__Условия упражнения__.
[A] Объясните по тексту о дневнике Желвакова, почему революционеру, по словам автора, не пристало вести дневник. Ответ дайте в одном–трех предложениях.
[B] Продолжите текст о дневнике Желвакова, начав сразу после его последнего предложения.

__Текст для изучения__.
╔══

Последнее свидетельство никак не исключает того, что план покушения был принят в феврале 1882 г. В данном же случае речь идет о новом уточнении деталей акции в связи с приездом в Одессу Желвакова.

Итак, хронология двух свидетельств о появлении Желвакова в Москве с твердым решением участвовать в террористическом акте как будто не расходится, но вопрос о знакомстве с Халтуриным до их встречи в Одессе остается открытым.

Очевидно одно, что в конце февраля Николай Желваков выехал в Одессу, 2 марта был в Курске, 14 — в Николаеве, а 15 марта в понедельник был уже на месте.

«16-е веч. Одесса.

Палуба. Молодой матрос "подлизывается" к девушке, острит над всем и надо всеми. Как-то коснулось до царя.

— Старый-то, говорят, добрый был, — говорит девушка, — а новый скуп!

— Глуп? — как бы недослышав (часто употребляемый остряками крестьянами из молодых прием), спрашивает моряк, — нет, не глуп, а немножко тронулся! Так, немножко, чуточку только! — поясняет он жестом и улыбкой. Что ему за дело в данную минуту до царя? Лишь бы увидать улыбку на губах девушки, он для красного словца до (так!) улыбки девушки не пожалеет ни мать, ни отца, а царя и подавно. Что такое царь для крестьянина? Когда-то бывший отцом-защитником их интересов человек, не больше. Теперь эта идея падает мало-помалу, к ужасу тупоголовых правителей; даже к убийству императора многие отнеслись индифферентно, как ни прискорбно, но это так! "Ну убили, так и убили, значит, за что-нибудь следовало!"»[33]

Не пристало революционеру вести дневник, ибо рано или поздно он попадет в руки властей. И все же столь велико искушение выплеснуть душу перед смертным, последним шагом! А вопросов ведь множество и первый — во имя чего решился он свершить свою главную жизненную акцию?

Желваков оставил дневник — 7 небольших страниц в записной книжке: несколько кратких записей, сделанных им по пути на Голгофу, в две последние недели его жизни. Назван им «Дневником озлоблен<ного> человека». Обнаруженная после его ареста эта записная книжка, в которой следователей заинтересовал чертежик железнодорожного пути («подкопомания» — настоящая болезнь времени), была переслана в Департамент полиции и там сохранилась. Первый публикатор дневника С. Валк справедливо назвал его «человеческим документом».

╚══

__Исходный материал__.

╔══

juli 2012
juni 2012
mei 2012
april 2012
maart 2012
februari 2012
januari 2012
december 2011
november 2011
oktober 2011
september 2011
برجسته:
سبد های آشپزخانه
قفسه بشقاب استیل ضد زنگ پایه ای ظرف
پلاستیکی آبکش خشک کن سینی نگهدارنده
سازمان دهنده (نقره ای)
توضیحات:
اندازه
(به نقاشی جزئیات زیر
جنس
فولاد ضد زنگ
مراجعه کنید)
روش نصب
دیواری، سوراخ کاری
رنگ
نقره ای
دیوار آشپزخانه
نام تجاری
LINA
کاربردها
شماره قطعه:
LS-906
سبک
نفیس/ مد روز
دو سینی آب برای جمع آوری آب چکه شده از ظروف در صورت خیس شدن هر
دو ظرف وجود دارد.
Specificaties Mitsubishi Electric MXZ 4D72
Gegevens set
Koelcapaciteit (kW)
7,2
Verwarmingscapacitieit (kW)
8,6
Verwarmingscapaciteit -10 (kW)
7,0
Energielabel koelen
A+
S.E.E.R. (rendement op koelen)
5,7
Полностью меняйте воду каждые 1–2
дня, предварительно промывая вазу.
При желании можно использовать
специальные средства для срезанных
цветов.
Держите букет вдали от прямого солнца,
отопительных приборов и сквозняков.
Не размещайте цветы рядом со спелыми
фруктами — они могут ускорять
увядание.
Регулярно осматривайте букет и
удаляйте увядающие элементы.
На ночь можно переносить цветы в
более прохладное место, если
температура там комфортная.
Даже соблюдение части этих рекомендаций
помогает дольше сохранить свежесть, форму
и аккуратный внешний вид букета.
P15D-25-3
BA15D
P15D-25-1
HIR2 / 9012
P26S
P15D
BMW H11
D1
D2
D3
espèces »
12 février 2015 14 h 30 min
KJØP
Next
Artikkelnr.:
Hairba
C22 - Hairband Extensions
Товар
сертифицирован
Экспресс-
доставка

╚══

__Результаты упражнения__.
[A] Революционеру не пристало вести дневник, потому что рано или поздно дневник попадет в руки властей.

[B]
В нем обнаженная открытость человека, страстно любящего жизнь и уже приуготовившего себя к гибели. Эмоции его обострены, чувства неподдельны:

«1 марта. Весна растворяет окна, вызывает на улицу, на солнце. Все оживляется, движется, хлопочет, радуется. Я уже чувствую какое-то утомление, даже отупение... Движения ума, сердца, тела парализованы чем-то...

2 м. Курск. Где цель, смысл существования, где жизнь души, когда один прыжок, несколько лишних глотков воды могут прекратить органическую жизнь и, следовательно, духовную.

Жизнь духовная, душа, как нечто независящее от материи... что это? Не фантазия ли это, примиряющая с жизнью, миром. Не блуждающий ли это огонек, не мираж ли в пустыне, к которому истомленный путник так страстно стремится? Он видит впереди деревья, воду и, спотыкаясь и падая от усталости, идет и идет. Путник уже вполовину удовлетворен, потому что видит впереди оазис или, вернее, призрак, похожий на оазис, теперь и камни не представляют ему таких препятствий, какие чувствовались бы им, если бы не было впереди оазиса! Но что станется с ним, когда он разочаруется? Да, жизнь есть фантазия, мираж, и когда эта фантазия разбита, человек перестает уже быть человеком, он уже не чувствует, не живет, перестает понимать людей, их страсти, мысли, движения: — ему все кажется таким пустым, бессодержательным, бесцельным; жизнь детской комедией, люди какими-то миниатюрными живыми существами с своими желаньицами и стремленьицами. Пусть встанет человек на высоту философа и только одно мгновенье взглянет объективным взглядом на людской муравейник и его историю и ему сделается так горько и в то же время смешно и больно, что он не выдержит и поскорее опустится на землю в этот самый муравейник и растеряет в суете и боль, и горечь, и смех, и объективность. Только болезненно чувствительные субъекты остаются на этой высоте и, теряя свое я, прощаются с жизнью».

Запись, сделанная Желваковым в ночном Николаеве 14 марта, за неделю до смерти:

«Слушайте, кто-то играет, поет... Звуки, милые звуки, как чудно хорошо раздаетесь в ночной тишине. Откуда вы? Скажите, где тот мир, где та чудная часть Вселенной, откуда вы пришли сюда, к нам, на землю?»
«15-е утро. Хихахахаха!!! Я прочел конец вчерашнего писания».

Минутный ночной романтизм погашен утренним реалистическим отрезвлением.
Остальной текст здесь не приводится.